Лишь под утро, когда за окном начало светать, Виктория не заметила, как, позабыв на мгновение о тревогах, прикрыла веки и забылась в сладкой дремоте. Это оказалось единственным спасением от каверзных мыслей и поглощающих страхов. Единственная помощь для раненой души.
***
Ник, держа в одной руке кружку с любимым напитком Викки, остановился за её дверью. Никогда бы не мог подумать, что будет испытывать что-то наподобие неловкости и опаски перед встречей с девушкой. Юношеская робость вернулась с какой-то непонятной силой.
Ник недовольно насупил брови, отмечая, что это вовсе не похоже на него: он слишком хладнокровен, чтобы его могла затронуть реакция девушки. Когда такое было? Даже когда он был мальчиком — не сильно-то и стеснялся в присутствии девочек. С самооценкой у него всегда всё было более, чем хорошо. Но то, что происходило сейчас, Ник не мог объяснить никак.
И почему только он продолжает стоять и не решается открыть дверь? Он войдёт и прикажет Виктории собраться! Будет сохранять строгость и надменность. Покажи он только свою слабость — всё испортит! Она будет делать всё, что он прикажет! Несомненно!

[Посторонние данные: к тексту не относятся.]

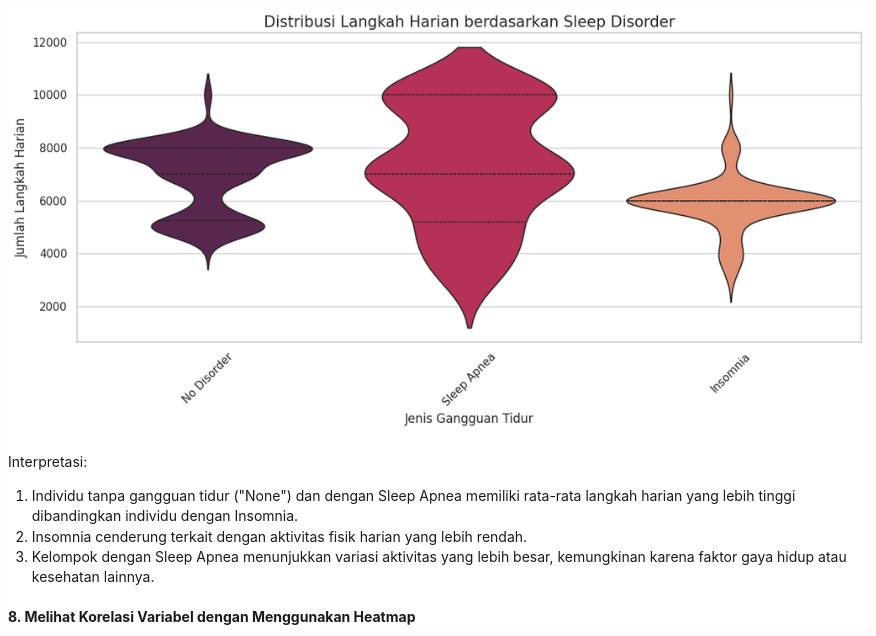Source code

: <img src = "Gambar/gambar18.png" alt="Distribusi Kepadatan Systolic berdasarkan Gangguan Tidur"/>


Interpretasi:

   1. Individu tanpa gangguan tidur ("None") dan dengan Sleep Apnea memiliki rata-rata langkah harian yang lebih tinggi dibandingkan individu dengan Insomnia.
   2. Insomnia cenderung terkait dengan aktivitas fisik harian yang lebih rendah.
   3. Kelompok dengan Sleep Apnea menunjukkan variasi aktivitas yang lebih besar, kemungkinan karena faktor gaya hidup atau kesehatan lainnya.

#### 8. Melihat Korelasi Variabel dengan Menggunakan Heatmap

Ник решительно нажал на ручку и, широко распахнув дверь, вошёл в комнату. Он остановился, словно разучился ходить, посмотрев на очаровательную юную принцессу, скрутившуюся в комочек на мягком кресле. Николас стал делать медленные шаги к ней, стараясь ступать как можно тише. Так он подкрадывался последний раз к маме… лет так в десять.
Осторожно поставив кружку с кофе на стеклянный столик около кресла, Ник присел на корточки, засмотревшись на мирно спящую Викки. Её лицо всё ещё оставалось бледным, но смогло приобрести едва заметный румянец, в отличие от вчерашнего вечера. Он смотрел на её пересохшие губы; на её ресницы, лежащие на щеках чёрным веером. Больше видеть слёзы на этом красивом лице он не желал. Больше не позволит. Чего бы это ни стоило — нельзя допустить, чтобы эта девушка плакала, тем более из-за него.